Are you sure? I don't remember that.

Spinal
04-26-2018, 12:48 AM
Are you sure? I don't remember that.

It's there, as he described.

Dukefrukem
04-26-2018, 01:52 PM
Sequel in the works

Dead & Messed Up
04-26-2018, 05:14 PM
Can I just say, I respect the nail. It's an effective bit of low horror where the audience can wince and feel a relatable visceral empathy.

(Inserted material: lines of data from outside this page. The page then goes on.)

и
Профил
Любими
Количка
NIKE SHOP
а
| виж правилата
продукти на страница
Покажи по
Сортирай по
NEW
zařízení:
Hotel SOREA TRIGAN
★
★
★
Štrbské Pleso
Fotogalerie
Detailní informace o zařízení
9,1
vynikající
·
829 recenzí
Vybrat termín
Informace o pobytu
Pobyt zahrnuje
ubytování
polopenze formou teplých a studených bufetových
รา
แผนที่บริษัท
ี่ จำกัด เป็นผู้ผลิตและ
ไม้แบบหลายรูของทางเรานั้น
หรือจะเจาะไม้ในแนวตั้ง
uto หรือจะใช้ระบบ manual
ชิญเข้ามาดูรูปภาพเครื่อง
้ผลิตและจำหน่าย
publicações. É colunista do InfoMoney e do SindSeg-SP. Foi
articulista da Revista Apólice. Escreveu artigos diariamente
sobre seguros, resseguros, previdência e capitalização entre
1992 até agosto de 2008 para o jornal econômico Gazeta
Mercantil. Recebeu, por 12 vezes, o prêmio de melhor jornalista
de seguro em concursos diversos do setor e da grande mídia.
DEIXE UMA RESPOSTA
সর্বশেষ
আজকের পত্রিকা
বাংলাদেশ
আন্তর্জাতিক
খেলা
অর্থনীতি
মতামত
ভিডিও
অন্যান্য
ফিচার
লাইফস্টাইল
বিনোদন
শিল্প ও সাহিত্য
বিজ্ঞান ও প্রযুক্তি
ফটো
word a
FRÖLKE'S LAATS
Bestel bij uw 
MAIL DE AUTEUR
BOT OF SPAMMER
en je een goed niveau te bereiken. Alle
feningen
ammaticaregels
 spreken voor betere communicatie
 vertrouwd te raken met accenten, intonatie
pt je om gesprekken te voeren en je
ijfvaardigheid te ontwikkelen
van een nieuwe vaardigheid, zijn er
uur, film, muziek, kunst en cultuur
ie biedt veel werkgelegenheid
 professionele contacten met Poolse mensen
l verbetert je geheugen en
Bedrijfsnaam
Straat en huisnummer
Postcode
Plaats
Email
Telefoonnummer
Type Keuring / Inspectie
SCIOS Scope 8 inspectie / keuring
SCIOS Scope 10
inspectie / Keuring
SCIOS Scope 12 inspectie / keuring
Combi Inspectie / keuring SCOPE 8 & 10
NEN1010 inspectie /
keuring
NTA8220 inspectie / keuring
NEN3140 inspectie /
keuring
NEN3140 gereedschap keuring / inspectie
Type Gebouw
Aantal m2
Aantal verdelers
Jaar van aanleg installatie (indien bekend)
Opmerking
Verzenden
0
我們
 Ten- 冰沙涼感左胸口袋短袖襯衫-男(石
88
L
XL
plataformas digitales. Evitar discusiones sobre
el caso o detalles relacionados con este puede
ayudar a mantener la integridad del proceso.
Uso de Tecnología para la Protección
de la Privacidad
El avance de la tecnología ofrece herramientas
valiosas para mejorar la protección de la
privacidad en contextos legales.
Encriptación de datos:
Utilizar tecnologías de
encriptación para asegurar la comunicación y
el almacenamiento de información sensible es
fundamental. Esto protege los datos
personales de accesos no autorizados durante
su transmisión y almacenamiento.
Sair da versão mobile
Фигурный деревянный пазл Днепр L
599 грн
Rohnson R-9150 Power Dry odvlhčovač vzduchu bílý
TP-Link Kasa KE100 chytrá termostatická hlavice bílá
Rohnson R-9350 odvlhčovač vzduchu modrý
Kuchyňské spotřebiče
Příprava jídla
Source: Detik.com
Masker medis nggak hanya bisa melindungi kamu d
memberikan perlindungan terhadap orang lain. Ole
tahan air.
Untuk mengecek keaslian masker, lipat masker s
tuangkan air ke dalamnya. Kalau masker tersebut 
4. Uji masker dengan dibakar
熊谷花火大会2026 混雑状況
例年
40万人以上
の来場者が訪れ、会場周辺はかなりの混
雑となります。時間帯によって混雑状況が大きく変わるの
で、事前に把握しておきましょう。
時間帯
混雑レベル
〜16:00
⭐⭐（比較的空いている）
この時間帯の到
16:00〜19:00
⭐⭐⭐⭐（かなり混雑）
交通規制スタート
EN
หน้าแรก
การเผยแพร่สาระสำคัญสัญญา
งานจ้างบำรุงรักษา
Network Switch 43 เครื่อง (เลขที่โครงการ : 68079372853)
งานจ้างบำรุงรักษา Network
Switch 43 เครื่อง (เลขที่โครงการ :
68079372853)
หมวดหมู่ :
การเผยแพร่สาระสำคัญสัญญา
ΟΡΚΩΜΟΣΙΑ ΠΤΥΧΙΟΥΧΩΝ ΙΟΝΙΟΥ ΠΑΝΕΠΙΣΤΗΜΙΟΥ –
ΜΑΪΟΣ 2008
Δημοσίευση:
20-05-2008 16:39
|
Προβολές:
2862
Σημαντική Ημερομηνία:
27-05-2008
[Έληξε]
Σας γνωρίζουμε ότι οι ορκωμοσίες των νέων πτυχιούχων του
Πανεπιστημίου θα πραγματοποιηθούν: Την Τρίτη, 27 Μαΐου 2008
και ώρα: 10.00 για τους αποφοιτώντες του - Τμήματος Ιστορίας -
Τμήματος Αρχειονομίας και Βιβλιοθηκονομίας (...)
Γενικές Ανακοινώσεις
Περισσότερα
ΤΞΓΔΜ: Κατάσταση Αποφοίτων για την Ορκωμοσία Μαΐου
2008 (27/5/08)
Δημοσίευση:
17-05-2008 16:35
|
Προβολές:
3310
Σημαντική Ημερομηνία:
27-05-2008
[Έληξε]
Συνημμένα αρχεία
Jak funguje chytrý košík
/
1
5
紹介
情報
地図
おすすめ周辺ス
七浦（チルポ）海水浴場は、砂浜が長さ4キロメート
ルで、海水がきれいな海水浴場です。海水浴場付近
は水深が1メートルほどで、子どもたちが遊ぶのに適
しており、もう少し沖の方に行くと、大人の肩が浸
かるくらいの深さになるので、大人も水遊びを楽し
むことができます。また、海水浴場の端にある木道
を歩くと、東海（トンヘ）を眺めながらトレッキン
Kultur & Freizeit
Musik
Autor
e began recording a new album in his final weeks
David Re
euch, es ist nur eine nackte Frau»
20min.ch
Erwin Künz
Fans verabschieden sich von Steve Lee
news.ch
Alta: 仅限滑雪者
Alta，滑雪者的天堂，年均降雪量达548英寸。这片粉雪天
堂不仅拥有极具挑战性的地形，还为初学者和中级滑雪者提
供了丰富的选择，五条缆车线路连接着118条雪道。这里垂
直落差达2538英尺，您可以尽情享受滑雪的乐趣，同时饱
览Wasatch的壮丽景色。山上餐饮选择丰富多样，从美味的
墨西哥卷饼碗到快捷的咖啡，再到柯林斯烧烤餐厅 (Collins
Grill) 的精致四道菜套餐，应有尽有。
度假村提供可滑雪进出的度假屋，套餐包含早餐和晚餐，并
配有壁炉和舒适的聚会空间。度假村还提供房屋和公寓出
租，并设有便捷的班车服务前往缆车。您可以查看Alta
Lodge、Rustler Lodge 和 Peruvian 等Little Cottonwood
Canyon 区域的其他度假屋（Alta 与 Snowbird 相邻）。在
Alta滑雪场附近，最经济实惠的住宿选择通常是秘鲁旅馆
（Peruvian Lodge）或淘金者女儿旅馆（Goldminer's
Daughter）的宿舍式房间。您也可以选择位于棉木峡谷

The nail is good. All hail the nail.

It's the post-foot handling of the nail with which I take nail umbrage.

Gizmo
04-27-2018, 10:29 AM
Are we all going to switch to nail avatars now?

transmogrifier
04-27-2018, 11:27 AM
Are we all going to switch to nail avatars now?

The Nail > Porgs

[ETM]
04-27-2018, 02:05 PM
I have to say I kinda like that, as of now, this movie has made more money in the US than Ready Player One.

Gizmo
04-27-2018, 06:07 PM
The Nail > Porgs

well, it did more air time in it's respective film.

Yxklyx
05-06-2018, 03:50 AM
This was pretty good - but had a few too many jump scares.

amberlita
05-07-2018, 05:53 PM
To whoever asked, I think the reason the dad was so adamant that his deaf daughter not go in the cellar was because of the microphone down there. She could’ve made a bunch of noise and broadcast it loudly without realizing it since she’s deaf.

Dukefrukem
05-07-2018, 07:10 PM
To whoever asked, I think the reason the dad was so adamant that his deaf daughter not go in the cellar was because of the microphone down there. She could’ve made a bunch of noise and broadcast it loudly without realizing it since she’s deaf.

If this scene you are describing was in Prometheus, MatchCut would have a fit.

TGM
07-17-2018, 06:44 PM
https://www.youtube.com/watch?v=LmtWHjlrvF8

Grouchy
01-14-2019, 03:13 PM
This was a fairly original thriller film and kept me entertained and at the edge of my seat through the duration. I agree it would have been considerably better without music. There's a conservative thematic thread about family running through the movie which irked me a bit because it was a bit out of place, even if I'm not usually bothered by that kind of thing. But it ended on a high note - I was afraid the script would completely crumble on the last third but I even liked the callback to Signs.

megladon8
02-06-2019, 08:22 PM
This was good. I was very surprised how much we saw the monsters - kind of had the impression we would never see them. Speaking of the monsters, someone liked Cloverfield apparently.

Shouldn’t have had music (or otherwise, a much MUCH more subdued score).

The ending was silly.

But yeah, tense and well crafted overall.

Skitch
02-07-2019, 05:13 AM
It's been said more humorously by people on Twitter, but if my family existed in this world, we would be dead in point 2 seconds.

Me: Corbin, you have to be quiet or monsters will kill us.
Corbin: runs screaming for no reason all dead

Dukefrukem
02-07-2019, 12:25 PM
I think this has been said before too, but there's no way you'd be able to build a little farm with all the traps and things without making a noise. Who has a completely silent hammer?

Skitch
02-07-2019, 10:31 PM
It was stupid to try to live a silent life. They shouldve been living next to the waterfall. They shouldve dug out staked pit traps with dangling boom boxes...aliens attack, fall in pit. The silence idea is good, but it was way too strong an ability.